ToyotaWill- you are confused about how multi- viscosity works. None of it thickens as it heats up. You can prove this yourself. Take any multi weight oil you wand and 4 plastic cups. Put one in the freezer, one in the fridge, one at room temp and warm one in the microwave (better make that one a microwave safe cup). The warmer the oil, the faster it will flow. The multi- grade oils just thin less as they warm because of viscosity index improvers,
For example a 10W-30 oil is made of a 10 weight base stock and when cold it flows like a 10 weight oil. When it reaches full operating temp , it is thinner than it was at zero but is the same weight as a straight 30 weight oil at operating temp.
There were many reasons for shorter oil change intervals in the past, the long chain molecules in natural oils broke into shorter chains with heat and shear reducing the viscosity, and the viscosity improvers acted the same way.

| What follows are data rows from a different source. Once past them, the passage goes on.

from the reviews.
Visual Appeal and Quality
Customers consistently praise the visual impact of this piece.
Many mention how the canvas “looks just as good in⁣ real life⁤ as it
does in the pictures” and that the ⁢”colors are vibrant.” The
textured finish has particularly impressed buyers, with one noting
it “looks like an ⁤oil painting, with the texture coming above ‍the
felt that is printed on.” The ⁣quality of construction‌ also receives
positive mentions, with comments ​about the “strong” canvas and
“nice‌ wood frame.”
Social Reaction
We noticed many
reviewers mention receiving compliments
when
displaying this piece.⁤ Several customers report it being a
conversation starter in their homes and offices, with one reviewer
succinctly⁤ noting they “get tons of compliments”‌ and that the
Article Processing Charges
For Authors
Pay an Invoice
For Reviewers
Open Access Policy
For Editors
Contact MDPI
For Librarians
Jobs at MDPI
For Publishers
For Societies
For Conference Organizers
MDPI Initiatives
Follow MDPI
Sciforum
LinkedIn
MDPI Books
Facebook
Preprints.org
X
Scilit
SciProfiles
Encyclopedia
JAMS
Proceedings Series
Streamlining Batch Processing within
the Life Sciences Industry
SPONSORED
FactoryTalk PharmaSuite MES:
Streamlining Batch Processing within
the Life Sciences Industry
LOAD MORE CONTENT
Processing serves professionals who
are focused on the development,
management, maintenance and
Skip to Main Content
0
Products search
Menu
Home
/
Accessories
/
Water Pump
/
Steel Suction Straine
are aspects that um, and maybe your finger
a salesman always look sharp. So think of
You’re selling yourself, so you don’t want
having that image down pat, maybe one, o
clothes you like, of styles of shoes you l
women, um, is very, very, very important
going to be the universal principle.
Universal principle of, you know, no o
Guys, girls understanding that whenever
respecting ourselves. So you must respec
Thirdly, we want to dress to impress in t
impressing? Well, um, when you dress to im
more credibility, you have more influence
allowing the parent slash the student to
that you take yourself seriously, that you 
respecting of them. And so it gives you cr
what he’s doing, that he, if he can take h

Also the early viscosity improvers needed to be used in large amounts and the larger the viscosity range, the more additives. When 10W-40 came out many people started using it and it started leaving deposits the built uu behind piston rings and sticking them. So in a few years the car companies recommended against 10W-40 oil.
in the 50s and 60s I used to use Atlantic 10W20 in the winter and 20W40 in the summer in both my car and our class 8 gasoline engined trucks.